It’s not exactly the end-all-be-all of dark, irreverent action comedies, but that doesn’t keep Shane Black’s The Nice Guys from being a good deal of very R-rated fun. Yes, a lot of that is thanks to the odd-couple pairing of Russell Crowe and Ryan Gosling, but there’s more credit to spread around. That’s obvious from the very start, when this 1977-set movie opens with a period-correct Warner Bros. logo. Care has been taken — to the era, if not the exact year — and it pays off. Hell, even the Nancy Drew books on the shelves in Gosling’s daughter’s bedroom have the right spines for that era. At the same time, it’s the kind of period detail that plays on the advantage of our hindsight concerning the changes 40 years will make. All in all, I’d call it good unwholesome fun — with a wayward generous heart.
The 1977 setting seems to have been chosen in part because The Nice Guys feels like a movie that was made then — certainly more than it feels like it was made in 2016. It clearly recalls such 1970s fare as The Long Goodbye (1973)and Chinatown (1974), as well as such largely forgotten titles as Busting (1974) and 1978’s The Big Fix, which featured Richard Dreyfuss as a stoner private eye with a cast on his arm just like Gosling has here — something unlikely to be coincidental. But The Nice Guys rarely channels a specific film (it resembles Paul Thomas Anderson’s Inherent Vice from 2015, also a 1970 period piece). Rather, it taps into the feel of a time and type of movie. There’s a hint of the drive-in about it and maybe even a whiff of exploitation. And that’s as it should be.
Crowe plays Jackson Healy, a world-weary (maybe just plain weary), out-of-shape not-quite-a-PI who is rarely seen without his tacky blue leather (or maybe Naugahyde) jacket and whose specialty is “punishing” people for a fee. In other words, he gets paid to beat up people — and he likes it. It is on one of these assignments that he meets (and beats) Holland March (Gosling), a real, but neither honest, smart nor successful, PI. Jackson has been sent to “persuade” Holland to stop pursuing his latest case, Amelia Kuttner (Margaret Qualley), which he does by way of a severe beating and a broken arm. Naturally, this extreme form of “meet-cute” will lead to a bickering partnership between the two when it turns out that Healy’s in bad with some out-of-town bad guys for knowing Amelia, who has disappeared.
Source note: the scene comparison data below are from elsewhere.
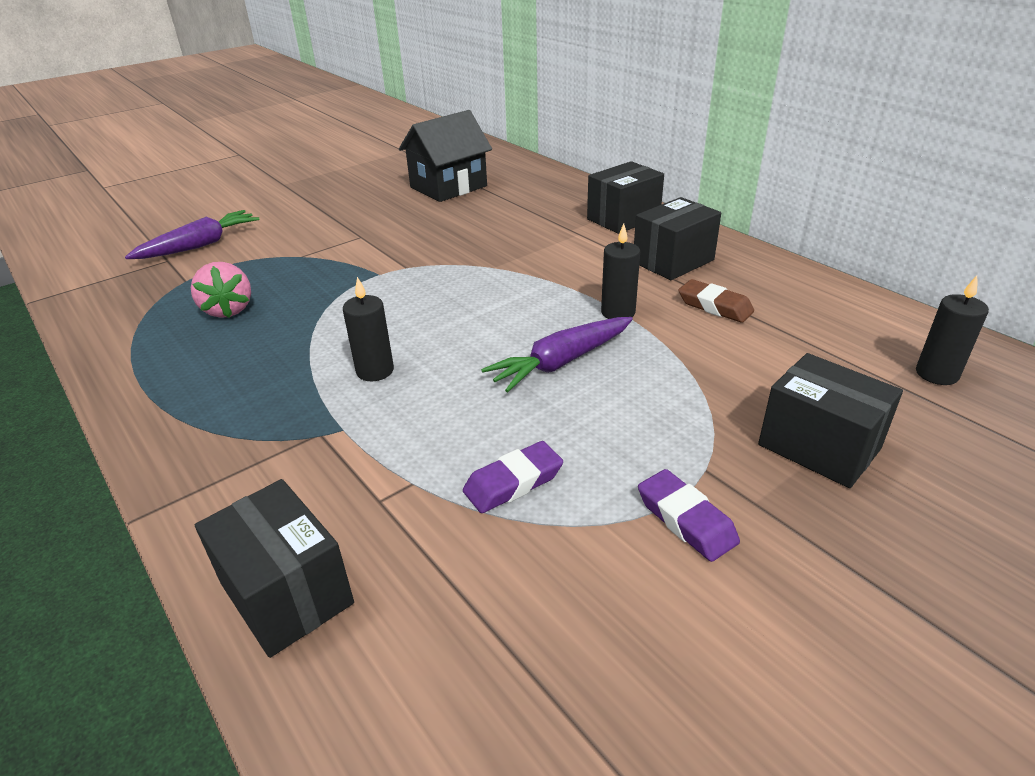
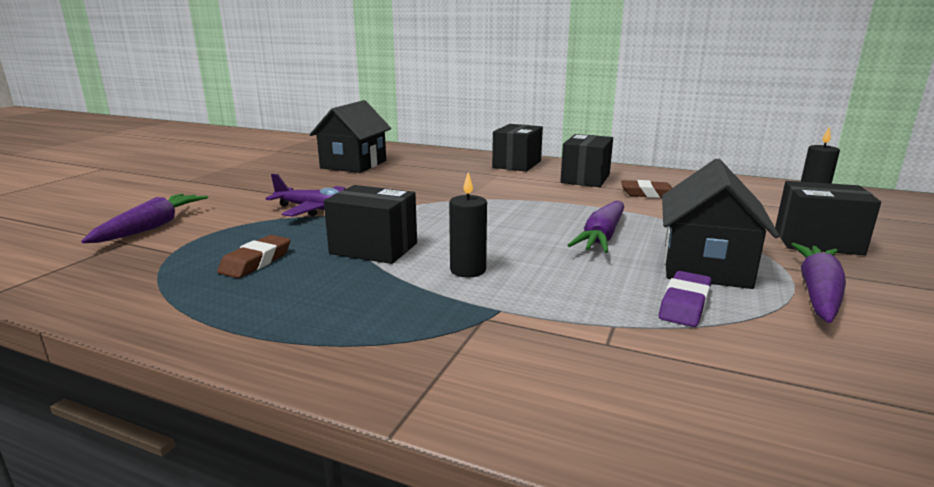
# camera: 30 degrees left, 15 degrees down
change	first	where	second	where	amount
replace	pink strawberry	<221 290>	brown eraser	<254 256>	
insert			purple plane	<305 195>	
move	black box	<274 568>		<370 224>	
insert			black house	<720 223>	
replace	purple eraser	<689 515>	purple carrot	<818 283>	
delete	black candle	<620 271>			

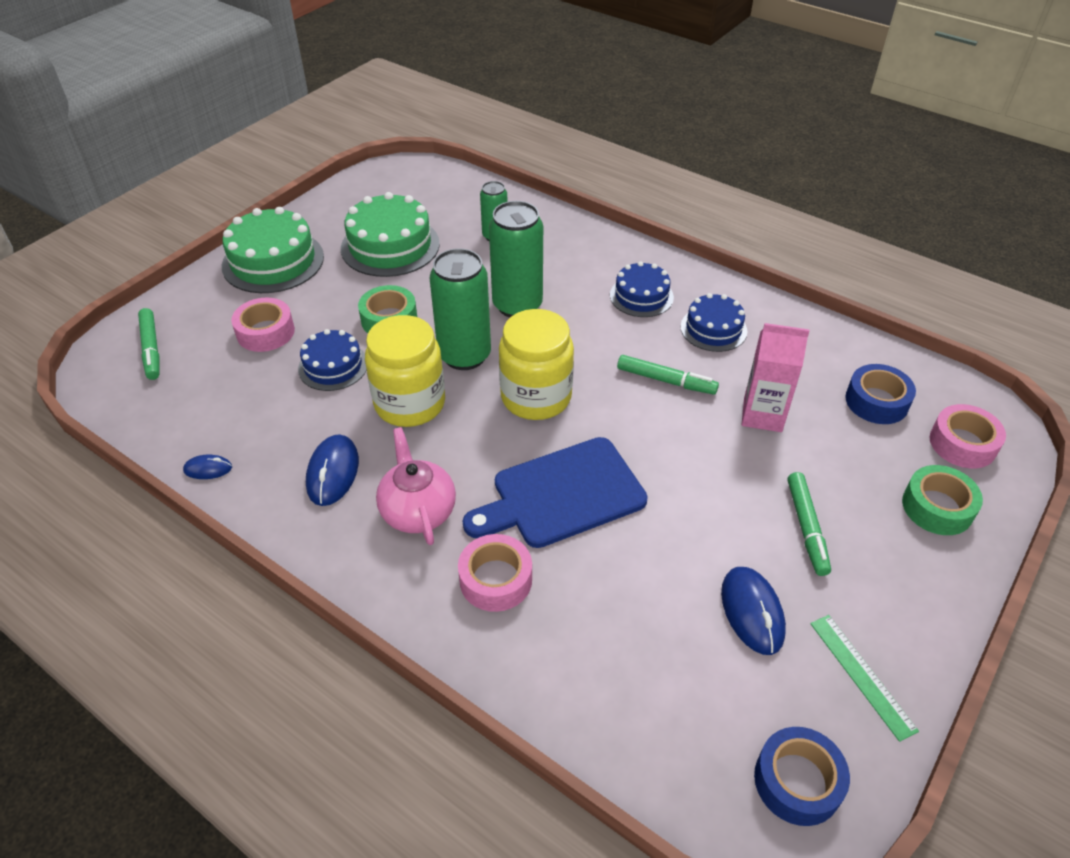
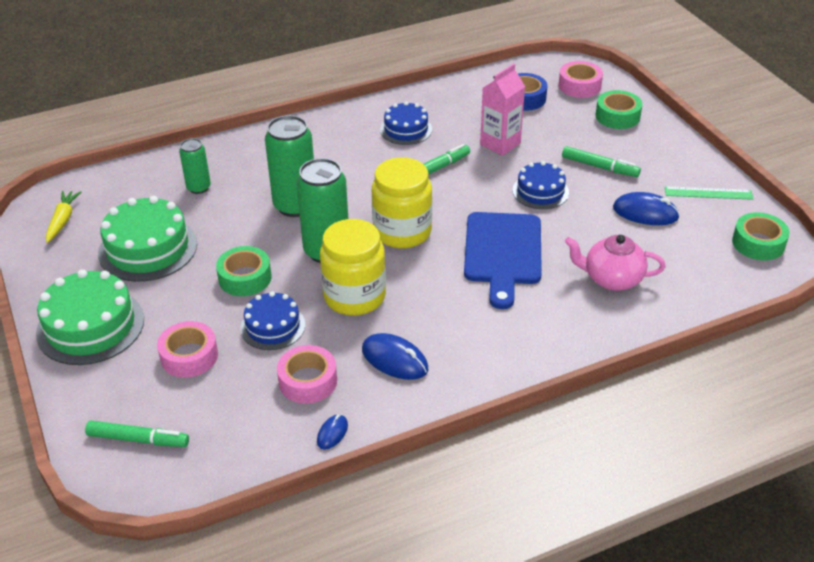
# camera: 60 degrees left, 5 degrees down
change	first	where	second	where	amount
insert			yellow carrot	<63 217>	
move	pink tape	<495 573>		<307 374>	
move	blue cake	<642 289>		<540 185>	
move	pink teapot	<416 486>		<615 263>	
recolor	blue tape	<802 776>	green tape	<761 236>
This is where the story gets into complications that would do Raymond Chandler proud, tying together the death of a porn star, a conspiracy by the automotive industry, a missing porn movie and more corruption than can be easily processed. And that’s just fine. It’s the way this sort of thing should play, and it forms a solid — if spectacularly convoluted — structure on which to hang a breathless series of gags and legitimate thrills involving our mismatched heroes (or what passes for heroes here). It nearly all works, from such over-the-stop shtick as Gosling screaming like a small child when faced with danger to the movie’s attempts to deepen these disreputable characters. Plus, The Nice Guys has a secret weapon in Angourie Rice as Holly March, the barely teenage daughter of Holland. The character is smarter than either of the adults and is given a pivotal (albeit slightly accidental) role in the film’s rather too protracted climax. A lot of her material is grounded in her being older than her years, which is perhaps not unexpected with a father who is unfazed by her talking about anal sex but insists on critiquing her use of English. Rice is excellent in the role, providing the leads with exceptional support and, yes, humanizing their characters. In lesser hands, that last could have been cloying.
It’s unlikely that The Nice Guys is ever going to make it onto a list of great films, but it’s hard to deny it’s an enjoyably wild ride with two — no, make that three — great drivers taking turns at the wheel. There are some things that don’t entirely add up in the plot (and there’s no way you can splice a seemingly 16mm film into a 35mm movie), but they’re not the sort of thing you’re apt to worry about here. Rated R for violence, sexuality, nudity, language and brief drug use.